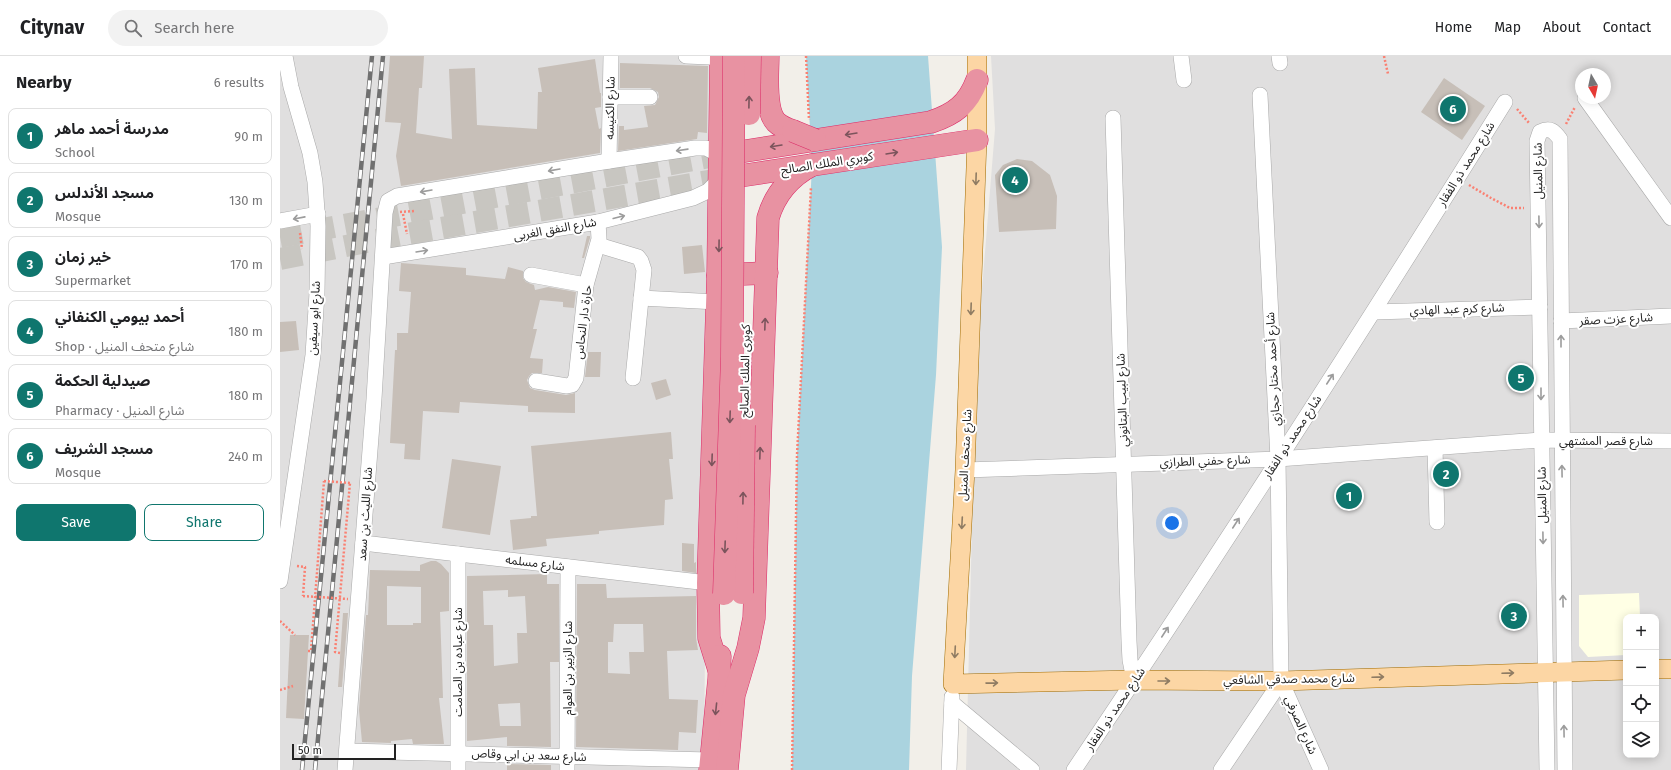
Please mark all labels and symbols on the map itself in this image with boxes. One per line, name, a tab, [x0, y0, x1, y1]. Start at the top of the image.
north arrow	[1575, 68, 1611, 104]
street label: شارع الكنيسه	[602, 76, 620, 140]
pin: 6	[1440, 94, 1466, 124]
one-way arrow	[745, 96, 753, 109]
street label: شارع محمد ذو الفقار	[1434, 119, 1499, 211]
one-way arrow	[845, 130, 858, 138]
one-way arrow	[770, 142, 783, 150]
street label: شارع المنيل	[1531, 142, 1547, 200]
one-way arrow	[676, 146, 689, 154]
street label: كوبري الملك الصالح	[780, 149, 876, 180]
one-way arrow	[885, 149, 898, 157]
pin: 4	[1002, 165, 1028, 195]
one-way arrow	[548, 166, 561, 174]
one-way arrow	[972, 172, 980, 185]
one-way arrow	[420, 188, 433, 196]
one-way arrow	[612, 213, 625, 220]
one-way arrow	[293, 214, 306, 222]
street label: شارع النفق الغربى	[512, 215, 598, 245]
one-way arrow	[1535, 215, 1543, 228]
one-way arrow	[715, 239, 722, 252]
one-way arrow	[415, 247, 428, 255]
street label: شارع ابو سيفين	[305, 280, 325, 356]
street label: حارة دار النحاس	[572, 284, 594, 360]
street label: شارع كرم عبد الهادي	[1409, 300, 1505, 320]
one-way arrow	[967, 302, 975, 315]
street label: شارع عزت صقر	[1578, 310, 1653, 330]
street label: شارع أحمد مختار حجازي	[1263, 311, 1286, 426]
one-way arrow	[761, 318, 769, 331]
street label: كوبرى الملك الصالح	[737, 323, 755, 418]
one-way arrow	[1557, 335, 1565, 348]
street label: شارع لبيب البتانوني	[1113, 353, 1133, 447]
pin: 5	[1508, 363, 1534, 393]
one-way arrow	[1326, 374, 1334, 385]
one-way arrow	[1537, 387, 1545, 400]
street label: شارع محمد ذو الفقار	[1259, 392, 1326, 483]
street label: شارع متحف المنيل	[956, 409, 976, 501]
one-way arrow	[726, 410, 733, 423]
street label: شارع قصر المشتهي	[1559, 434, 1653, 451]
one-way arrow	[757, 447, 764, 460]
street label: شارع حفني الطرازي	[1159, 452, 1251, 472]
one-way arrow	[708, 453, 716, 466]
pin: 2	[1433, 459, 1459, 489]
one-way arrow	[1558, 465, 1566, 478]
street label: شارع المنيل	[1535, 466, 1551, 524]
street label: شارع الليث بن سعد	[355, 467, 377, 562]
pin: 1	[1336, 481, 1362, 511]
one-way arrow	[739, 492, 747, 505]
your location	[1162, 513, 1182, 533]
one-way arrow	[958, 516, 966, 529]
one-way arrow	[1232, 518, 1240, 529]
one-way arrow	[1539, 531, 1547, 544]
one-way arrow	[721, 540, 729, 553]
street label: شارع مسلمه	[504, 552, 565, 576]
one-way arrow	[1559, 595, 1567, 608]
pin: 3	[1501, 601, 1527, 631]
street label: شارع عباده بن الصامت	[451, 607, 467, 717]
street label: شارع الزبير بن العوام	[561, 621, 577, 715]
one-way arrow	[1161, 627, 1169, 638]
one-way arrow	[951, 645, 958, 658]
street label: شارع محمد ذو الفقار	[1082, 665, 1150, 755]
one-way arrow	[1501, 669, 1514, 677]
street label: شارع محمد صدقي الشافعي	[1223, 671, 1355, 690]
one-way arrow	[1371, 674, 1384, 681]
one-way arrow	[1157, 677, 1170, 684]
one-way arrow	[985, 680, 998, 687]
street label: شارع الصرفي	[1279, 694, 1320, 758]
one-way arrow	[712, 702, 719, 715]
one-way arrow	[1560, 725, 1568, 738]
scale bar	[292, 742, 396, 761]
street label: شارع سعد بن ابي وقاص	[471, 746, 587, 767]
━━━━━━━━━━━━━━━━
Instructions to follow
Set down the material exactly as given, but print none of the pictures.

Answer below
Please mark all labels and symbols on the map itself in this image with boxes. One per line, name, a tab, [x0, y0, x1, y1]. Start at the top of the image.
north arrow	[1575, 68, 1611, 104]
street label: شارع الكنيسه	[602, 76, 620, 140]
pin: 6	[1440, 94, 1466, 124]
one-way arrow	[745, 96, 753, 109]
street label: شارع محمد ذو الفقار	[1434, 119, 1499, 211]
one-way arrow	[845, 130, 858, 138]
one-way arrow	[770, 142, 783, 150]
street label: شارع المنيل	[1531, 142, 1547, 200]
one-way arrow	[676, 146, 689, 154]
street label: كوبري الملك الصالح	[780, 149, 876, 180]
one-way arrow	[885, 149, 898, 157]
pin: 4	[1002, 165, 1028, 195]
one-way arrow	[548, 166, 561, 174]
one-way arrow	[972, 172, 980, 185]
one-way arrow	[420, 188, 433, 196]
one-way arrow	[612, 213, 625, 220]
one-way arrow	[293, 214, 306, 222]
street label: شارع النفق الغربى	[512, 215, 598, 245]
one-way arrow	[1535, 215, 1543, 228]
one-way arrow	[715, 239, 722, 252]
one-way arrow	[415, 247, 428, 255]
street label: شارع ابو سيفين	[305, 280, 325, 356]
street label: حارة دار النحاس	[572, 284, 594, 360]
street label: شارع كرم عبد الهادي	[1409, 300, 1505, 320]
one-way arrow	[967, 302, 975, 315]
street label: شارع عزت صقر	[1578, 310, 1653, 330]
street label: شارع أحمد مختار حجازي	[1263, 311, 1286, 426]
one-way arrow	[761, 318, 769, 331]
street label: كوبرى الملك الصالح	[737, 323, 755, 418]
one-way arrow	[1557, 335, 1565, 348]
street label: شارع لبيب البتانوني	[1113, 353, 1133, 447]
pin: 5	[1508, 363, 1534, 393]
one-way arrow	[1326, 374, 1334, 385]
one-way arrow	[1537, 387, 1545, 400]
street label: شارع محمد ذو الفقار	[1259, 392, 1326, 483]
street label: شارع متحف المنيل	[956, 409, 976, 501]
one-way arrow	[726, 410, 733, 423]
street label: شارع قصر المشتهي	[1559, 434, 1653, 451]
one-way arrow	[757, 447, 764, 460]
street label: شارع حفني الطرازي	[1159, 452, 1251, 472]
one-way arrow	[708, 453, 716, 466]
pin: 2	[1433, 459, 1459, 489]
one-way arrow	[1558, 465, 1566, 478]
street label: شارع المنيل	[1535, 466, 1551, 524]
street label: شارع الليث بن سعد	[355, 467, 377, 562]
pin: 1	[1336, 481, 1362, 511]
one-way arrow	[739, 492, 747, 505]
your location	[1162, 513, 1182, 533]
one-way arrow	[958, 516, 966, 529]
one-way arrow	[1232, 518, 1240, 529]
one-way arrow	[1539, 531, 1547, 544]
one-way arrow	[721, 540, 729, 553]
street label: شارع مسلمه	[504, 552, 565, 576]
one-way arrow	[1559, 595, 1567, 608]
pin: 3	[1501, 601, 1527, 631]
street label: شارع عباده بن الصامت	[451, 607, 467, 717]
street label: شارع الزبير بن العوام	[561, 621, 577, 715]
one-way arrow	[1161, 627, 1169, 638]
one-way arrow	[951, 645, 958, 658]
street label: شارع محمد ذو الفقار	[1082, 665, 1150, 755]
one-way arrow	[1501, 669, 1514, 677]
street label: شارع محمد صدقي الشافعي	[1223, 671, 1355, 690]
one-way arrow	[1371, 674, 1384, 681]
one-way arrow	[1157, 677, 1170, 684]
one-way arrow	[985, 680, 998, 687]
street label: شارع الصرفي	[1279, 694, 1320, 758]
one-way arrow	[712, 702, 719, 715]
one-way arrow	[1560, 725, 1568, 738]
scale bar	[292, 742, 396, 761]
street label: شارع سعد بن ابي وقاص	[471, 746, 587, 767]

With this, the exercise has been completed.